### What to produce
Search the material and gather each line with "кролика" in it.

### Data to process
■ ■ ■ ■ ■

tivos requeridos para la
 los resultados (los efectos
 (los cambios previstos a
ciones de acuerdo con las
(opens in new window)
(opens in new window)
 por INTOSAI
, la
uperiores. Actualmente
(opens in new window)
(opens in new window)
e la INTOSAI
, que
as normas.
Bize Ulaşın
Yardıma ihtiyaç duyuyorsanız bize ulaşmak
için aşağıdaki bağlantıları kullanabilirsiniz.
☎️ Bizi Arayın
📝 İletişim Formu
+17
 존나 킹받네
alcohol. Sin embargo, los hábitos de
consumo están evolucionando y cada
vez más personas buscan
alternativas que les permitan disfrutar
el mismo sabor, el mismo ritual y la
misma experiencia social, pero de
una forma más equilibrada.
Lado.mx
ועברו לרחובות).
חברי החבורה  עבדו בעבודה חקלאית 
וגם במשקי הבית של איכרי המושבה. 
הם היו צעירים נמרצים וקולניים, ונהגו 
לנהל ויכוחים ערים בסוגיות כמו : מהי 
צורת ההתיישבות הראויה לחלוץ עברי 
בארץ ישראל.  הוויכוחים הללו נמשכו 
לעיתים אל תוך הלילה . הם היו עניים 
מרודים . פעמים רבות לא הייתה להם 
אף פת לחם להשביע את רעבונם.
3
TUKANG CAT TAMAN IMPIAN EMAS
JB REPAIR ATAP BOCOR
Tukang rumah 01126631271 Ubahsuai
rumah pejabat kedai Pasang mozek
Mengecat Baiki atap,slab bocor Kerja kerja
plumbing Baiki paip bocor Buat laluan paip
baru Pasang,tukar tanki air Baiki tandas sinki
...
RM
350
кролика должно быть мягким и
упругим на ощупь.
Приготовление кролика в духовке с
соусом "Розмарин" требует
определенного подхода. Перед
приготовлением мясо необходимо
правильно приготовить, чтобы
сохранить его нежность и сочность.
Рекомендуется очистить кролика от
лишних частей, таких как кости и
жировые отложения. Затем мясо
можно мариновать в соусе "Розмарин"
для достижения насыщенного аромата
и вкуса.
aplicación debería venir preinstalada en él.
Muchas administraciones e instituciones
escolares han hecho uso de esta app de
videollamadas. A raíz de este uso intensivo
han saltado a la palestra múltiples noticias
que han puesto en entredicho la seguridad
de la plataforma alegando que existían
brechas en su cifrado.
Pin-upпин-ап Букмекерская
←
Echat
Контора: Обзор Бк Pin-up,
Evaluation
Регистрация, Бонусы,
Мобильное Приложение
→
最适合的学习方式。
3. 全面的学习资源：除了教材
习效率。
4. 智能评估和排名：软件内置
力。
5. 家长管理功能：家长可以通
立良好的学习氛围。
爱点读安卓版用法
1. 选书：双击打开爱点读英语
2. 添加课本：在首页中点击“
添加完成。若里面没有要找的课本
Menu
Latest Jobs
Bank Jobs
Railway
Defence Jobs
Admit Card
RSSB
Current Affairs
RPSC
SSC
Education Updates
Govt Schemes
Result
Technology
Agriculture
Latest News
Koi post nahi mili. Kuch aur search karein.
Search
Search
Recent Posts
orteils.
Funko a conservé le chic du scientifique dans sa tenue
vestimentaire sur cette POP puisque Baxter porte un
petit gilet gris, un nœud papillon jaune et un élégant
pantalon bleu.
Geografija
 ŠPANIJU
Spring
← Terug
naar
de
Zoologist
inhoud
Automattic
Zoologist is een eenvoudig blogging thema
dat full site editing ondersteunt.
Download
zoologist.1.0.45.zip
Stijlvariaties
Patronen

■ ■ ■ ■ ■

### Response
кролика должно быть мягким и
Приготовление кролика в духовке с
Рекомендуется очистить кролика от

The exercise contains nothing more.